(Data for this task begins)
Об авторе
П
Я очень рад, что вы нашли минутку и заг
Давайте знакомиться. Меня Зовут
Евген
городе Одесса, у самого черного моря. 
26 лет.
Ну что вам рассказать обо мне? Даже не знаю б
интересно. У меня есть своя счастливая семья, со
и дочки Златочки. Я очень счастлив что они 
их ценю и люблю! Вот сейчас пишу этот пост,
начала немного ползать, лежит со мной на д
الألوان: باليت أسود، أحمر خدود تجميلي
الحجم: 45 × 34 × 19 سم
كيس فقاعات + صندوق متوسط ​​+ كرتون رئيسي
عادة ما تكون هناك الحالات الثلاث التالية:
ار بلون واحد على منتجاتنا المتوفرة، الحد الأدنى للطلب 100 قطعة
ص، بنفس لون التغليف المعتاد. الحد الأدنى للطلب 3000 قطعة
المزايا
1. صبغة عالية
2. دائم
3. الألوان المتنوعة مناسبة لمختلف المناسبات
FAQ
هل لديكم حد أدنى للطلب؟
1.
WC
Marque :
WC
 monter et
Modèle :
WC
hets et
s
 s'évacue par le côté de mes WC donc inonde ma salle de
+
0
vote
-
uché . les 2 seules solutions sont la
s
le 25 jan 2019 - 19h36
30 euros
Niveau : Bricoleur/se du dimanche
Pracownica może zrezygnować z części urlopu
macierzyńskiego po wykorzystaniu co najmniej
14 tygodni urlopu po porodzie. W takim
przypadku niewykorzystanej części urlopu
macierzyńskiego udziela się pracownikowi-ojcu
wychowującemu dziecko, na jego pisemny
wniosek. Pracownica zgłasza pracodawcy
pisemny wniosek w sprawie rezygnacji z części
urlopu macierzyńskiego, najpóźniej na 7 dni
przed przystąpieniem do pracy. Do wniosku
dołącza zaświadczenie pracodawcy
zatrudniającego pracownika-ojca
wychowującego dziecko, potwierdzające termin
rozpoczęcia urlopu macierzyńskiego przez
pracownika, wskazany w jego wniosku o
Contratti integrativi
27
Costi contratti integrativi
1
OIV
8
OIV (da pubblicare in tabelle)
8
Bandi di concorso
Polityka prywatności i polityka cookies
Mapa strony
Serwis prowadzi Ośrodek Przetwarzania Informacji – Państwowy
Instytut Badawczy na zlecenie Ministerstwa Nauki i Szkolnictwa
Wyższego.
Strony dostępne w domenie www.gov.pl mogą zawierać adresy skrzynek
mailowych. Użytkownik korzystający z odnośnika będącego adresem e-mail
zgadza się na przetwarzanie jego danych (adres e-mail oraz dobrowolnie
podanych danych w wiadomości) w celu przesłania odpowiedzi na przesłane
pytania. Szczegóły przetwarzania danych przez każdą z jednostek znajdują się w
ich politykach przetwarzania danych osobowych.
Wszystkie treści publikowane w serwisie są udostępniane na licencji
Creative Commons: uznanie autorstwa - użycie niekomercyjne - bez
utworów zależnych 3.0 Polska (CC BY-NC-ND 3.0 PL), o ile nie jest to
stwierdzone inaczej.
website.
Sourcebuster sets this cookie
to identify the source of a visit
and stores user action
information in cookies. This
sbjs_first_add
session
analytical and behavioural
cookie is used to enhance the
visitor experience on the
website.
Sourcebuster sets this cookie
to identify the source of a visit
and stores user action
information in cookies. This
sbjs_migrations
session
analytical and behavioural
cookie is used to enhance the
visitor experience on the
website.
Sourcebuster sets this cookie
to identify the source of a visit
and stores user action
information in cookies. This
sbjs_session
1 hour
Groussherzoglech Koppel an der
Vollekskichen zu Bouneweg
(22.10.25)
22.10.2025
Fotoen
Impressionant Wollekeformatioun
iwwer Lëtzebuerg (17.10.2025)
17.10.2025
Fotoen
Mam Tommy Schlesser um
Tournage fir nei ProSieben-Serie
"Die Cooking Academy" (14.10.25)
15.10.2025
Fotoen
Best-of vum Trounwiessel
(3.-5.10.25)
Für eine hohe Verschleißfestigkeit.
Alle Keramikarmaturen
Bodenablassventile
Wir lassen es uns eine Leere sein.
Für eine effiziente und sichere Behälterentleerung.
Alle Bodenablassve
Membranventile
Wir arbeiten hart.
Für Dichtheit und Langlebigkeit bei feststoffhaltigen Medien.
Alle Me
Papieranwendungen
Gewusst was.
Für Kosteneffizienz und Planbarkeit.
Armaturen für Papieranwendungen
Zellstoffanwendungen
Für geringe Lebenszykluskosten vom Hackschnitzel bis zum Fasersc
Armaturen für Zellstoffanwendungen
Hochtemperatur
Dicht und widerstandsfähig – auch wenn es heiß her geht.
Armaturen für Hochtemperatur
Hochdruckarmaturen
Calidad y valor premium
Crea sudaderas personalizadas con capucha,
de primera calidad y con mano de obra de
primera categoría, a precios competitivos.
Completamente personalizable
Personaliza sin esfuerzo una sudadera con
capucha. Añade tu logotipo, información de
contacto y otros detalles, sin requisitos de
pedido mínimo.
(Data for this task ends)
Problem description:
In the records above, find every line with the word "jego" and copy it.

Result of this exercise:
wychowującemu dziecko, na jego pisemny
pracownika, wskazany w jego wniosku o
zgadza się na przetwarzanie jego danych (adres e-mail oraz dobrowolnie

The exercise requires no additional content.